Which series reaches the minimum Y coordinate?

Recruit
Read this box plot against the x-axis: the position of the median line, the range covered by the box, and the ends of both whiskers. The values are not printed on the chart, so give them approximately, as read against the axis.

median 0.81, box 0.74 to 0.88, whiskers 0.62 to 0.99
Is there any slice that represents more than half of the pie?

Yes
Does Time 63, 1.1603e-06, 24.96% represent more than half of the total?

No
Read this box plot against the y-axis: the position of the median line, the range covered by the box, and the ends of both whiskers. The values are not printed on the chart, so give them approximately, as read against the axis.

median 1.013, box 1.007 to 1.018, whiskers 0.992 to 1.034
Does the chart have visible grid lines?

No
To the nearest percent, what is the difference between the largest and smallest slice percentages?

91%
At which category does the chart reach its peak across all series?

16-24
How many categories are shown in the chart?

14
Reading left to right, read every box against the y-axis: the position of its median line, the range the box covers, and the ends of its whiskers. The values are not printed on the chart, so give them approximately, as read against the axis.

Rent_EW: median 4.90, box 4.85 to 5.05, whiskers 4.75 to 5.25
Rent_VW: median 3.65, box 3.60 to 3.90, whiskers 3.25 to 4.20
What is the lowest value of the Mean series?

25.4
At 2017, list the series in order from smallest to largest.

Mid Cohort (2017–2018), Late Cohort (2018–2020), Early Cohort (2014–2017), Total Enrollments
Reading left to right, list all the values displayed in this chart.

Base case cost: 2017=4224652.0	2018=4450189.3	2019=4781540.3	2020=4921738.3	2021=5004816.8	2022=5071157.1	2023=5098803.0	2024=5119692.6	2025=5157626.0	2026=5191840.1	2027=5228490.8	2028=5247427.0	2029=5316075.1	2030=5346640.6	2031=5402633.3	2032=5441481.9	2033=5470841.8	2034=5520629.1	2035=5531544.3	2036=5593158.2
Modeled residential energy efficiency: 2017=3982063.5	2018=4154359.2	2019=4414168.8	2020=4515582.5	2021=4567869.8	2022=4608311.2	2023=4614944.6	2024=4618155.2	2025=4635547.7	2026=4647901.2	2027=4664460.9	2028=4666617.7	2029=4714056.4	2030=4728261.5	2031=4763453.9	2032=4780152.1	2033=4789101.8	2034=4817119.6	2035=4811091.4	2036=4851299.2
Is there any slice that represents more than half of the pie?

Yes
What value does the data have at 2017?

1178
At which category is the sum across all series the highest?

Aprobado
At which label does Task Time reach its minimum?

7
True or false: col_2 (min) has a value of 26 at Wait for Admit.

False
———
» WORK TASK: Rewrite the lines of the records from the one containing "Rent_EW: median 4.90, box" through the one containing "At 2017, list", replacing "lowest" with "minimum" and keeping everything else unchanged.

» ANSWER TO THIS TASK:
Rent_EW: median 4.90, box 4.85 to 5.05, whiskers 4.75 to 5.25
Rent_VW: median 3.65, box 3.60 to 3.90, whiskers 3.25 to 4.20
What is the minimum value of the Mean series?

25.4
At 2017, list the series in order from smallest to largest.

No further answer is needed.